La Mairie de Vitoria-Gasteiz examinera si la Korrika remplit les conditions d'éligibilité
Le Parti Populaire a demandé aujourd'hui, par motion, la suspension du financement public à l'occasion de l'exposition de photographies de prisonniers de l'ETA dans la course en faveur de la langue basque, motion rejetée par la Mairie, mais la conseillère socialiste Maria Nanclares a annoncé qu'elle étudierait l'affaire pour savoir si elle est conforme à l'ordonnance municipale.
Sanchez et Lula, "non à la guerre", demandent à faire face à la vague réactionnaire
Le président espagnol Pedro Sánchez et le président brésilien Luiz Inacio Lula da Silva ont clairement exprimé leur accord avec le moment géopolitique actuel en disant "non à la guerre". Sanchez a souligné que la relation entre les deux pays va bien au-delà de la bilatérale et a souligné qu'ils partagent la même vision du monde.

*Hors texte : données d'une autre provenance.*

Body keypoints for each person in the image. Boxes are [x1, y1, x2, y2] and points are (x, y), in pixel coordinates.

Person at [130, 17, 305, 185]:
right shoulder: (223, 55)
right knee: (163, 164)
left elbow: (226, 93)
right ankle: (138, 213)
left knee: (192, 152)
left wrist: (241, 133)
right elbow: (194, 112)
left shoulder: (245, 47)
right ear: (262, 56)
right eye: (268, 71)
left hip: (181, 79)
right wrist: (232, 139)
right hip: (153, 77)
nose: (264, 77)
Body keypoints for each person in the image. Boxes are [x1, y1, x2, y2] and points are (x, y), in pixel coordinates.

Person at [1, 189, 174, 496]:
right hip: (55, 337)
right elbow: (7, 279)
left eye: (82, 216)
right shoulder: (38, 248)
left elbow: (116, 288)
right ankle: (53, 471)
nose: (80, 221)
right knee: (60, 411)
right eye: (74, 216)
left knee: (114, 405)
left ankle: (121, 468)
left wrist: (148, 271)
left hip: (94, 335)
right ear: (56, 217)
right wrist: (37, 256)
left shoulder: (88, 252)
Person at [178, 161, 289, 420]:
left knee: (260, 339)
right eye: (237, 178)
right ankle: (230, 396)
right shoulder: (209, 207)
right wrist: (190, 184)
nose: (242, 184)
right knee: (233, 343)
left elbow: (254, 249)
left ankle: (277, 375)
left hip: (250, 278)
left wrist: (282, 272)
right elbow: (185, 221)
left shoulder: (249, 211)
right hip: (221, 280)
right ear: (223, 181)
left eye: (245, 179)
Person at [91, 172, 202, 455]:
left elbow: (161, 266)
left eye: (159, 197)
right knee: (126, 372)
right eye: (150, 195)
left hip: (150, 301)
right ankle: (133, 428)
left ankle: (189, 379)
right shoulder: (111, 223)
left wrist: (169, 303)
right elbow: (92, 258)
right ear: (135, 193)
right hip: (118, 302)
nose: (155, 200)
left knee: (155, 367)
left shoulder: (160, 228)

Pradales nie qu'Euskadi vit "un climat de tension permanente" et demande "modération" au PP
Le lehendakari, Imanol Pradales, a nié qu'Euskadi vit « un climat de tension permanente », après que le président du PP basque, Javier de Andrés, l'ait certifié . Le lehendakari a recommandé à Javier de Andrés d'avoir « introspection, modération et mesure ». Le PP a accusé le PNV d '« incitation à la radiation, aux menaces et à l'intimidation ».

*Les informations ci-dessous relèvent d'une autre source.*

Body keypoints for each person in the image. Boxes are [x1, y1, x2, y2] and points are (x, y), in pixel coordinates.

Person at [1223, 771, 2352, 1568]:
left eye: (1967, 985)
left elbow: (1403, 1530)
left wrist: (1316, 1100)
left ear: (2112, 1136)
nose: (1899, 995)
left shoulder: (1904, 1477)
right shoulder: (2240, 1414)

Pradales accuse EH Bildu de ne pas soutenir les "accords de pays" et lui demande de "se mouiller"
Le lehendakari, Imanol Pradales, a reproché à EH Bildu de ne pas avoir soutenu un seul grand accord "de pays" au cours de ces deux années de législature et lui a demandé de "mouiller" . Otxandiano, pour sa part, a averti que les "divergences" entre les deux partis partenaires au sein du gouvernement basque sur des questions telles que la langue basque "constituent un obstacle" à l'avancement.